Skyride looked fat, but there was a rope most of the way across it. At Gore, at rope most of the way across a trail means it’s thin cover, but go ahead, if you must. I’m not sure it means the same thing at McCauley Mountain Ski Area.
I went right down to Lost Trail. It’s one of the lower angle glades, and I figured at low tide, I should start cautiously. I took it very slowly. It skied really well, and I didn’t hit bottom, all day in fact. There was a foot of absolute blower lake-effect snow on top of a very solid, rain-soaked base.
I poked around that whole side, everything off Challenger, looking for the lowest angle terrain I could find. Eventually I went back up the hill to ski God’s Land, the steepest natural terrain marked as open.
At the top of the double, I ran into greymoose and his son Oscar, the Air Force pilot and aerial photographer. He’s finishing his training for his first flight piloting our country’s biggest bomber, the legendary B-52. We worked our way through the Rambler Glades and other gentle terrain in that area.
As usual, I hadn’t eaten much, and by 10:30 I needed something. I bid goodbye to my only ski partners of the day. Stevie U, McCauley’s friendly GM, agreed to take a break from loading chairs, to talk to me, up in the Chalet, after one more lap.
We caught up on what was happening. Of course, in the summer of 2021 the legendary ski tuner Olympic “Louie” Ehrensbeck passed, and in March of this year, Olympic was renamed Louie’s Olympic Run. Otis, the affable lifty, was on the mend from a knee replacement and Steve hoped to have him back in some capacity soon.
We talked about terrain. He wished he’d had more open, but the second half of November into early December was warm for everyone in the east. I told him I was happy, the mountain was 70% open and skiable, if not listed as such on the trail report. Steve felt he should only list a trail as open, if he’d made sufficient snow on it.

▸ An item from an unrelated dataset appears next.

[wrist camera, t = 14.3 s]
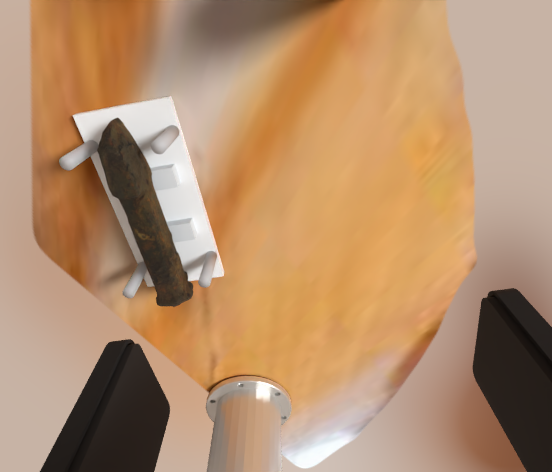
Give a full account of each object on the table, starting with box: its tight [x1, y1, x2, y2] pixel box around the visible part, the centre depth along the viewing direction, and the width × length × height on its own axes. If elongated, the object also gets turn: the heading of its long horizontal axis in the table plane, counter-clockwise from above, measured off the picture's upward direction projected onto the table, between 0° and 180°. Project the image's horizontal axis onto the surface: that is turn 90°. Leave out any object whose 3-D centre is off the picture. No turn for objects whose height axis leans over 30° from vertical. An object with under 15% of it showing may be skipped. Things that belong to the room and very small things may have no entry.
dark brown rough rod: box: [97, 118, 193, 307], centre depth 35 cm, size 19×4×5 cm, turn 7°
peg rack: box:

The last thing Stevie said to me was “make sure you ski DeCamp.” I hadn’t even considered it. I headed over there and found a thin, yet delicious mogul field, with a significant amount of manmade snow, and that nice layer of natural on top. I skied it five or six times until just before closing, when I could no longer turn. On my last run, I skied down Mighty Mite right to my car, and tossed my skis in the back.
Pro tip: If your ski shop is backed up two weeks on tunes, like my shop in NJ, bring your skis to McCauley, and get them tuned while you ski. I got a smooth and flat base grind on my daily drivers, at a fair price, fast. On a holiday. Think about that.
I continue to find myself in awe of McCauley. This small but steep mountain, is in a very snowy spot, with legitimate black terrain that is strewn with boulders. Instead of trying to “improve” the trails, it’s tradition to blow deep on those boulders to make them skiable. Just as cool, McCauley maintains their trees well; the low angle stuff is often good-to-go when you wouldn’t expect it.
I’m also inspired by the structure of the place. McCauley is publicly owned by the town of Webb. Support for the mountain is not something imposed or mandated from above. The mountain is buoyed by a ground swell of support that rises from the towns people. They think of the mountain as an essential service, like roads and schools, and every child in town skis free until they are 18 years old. There is nothing quite like McCauley.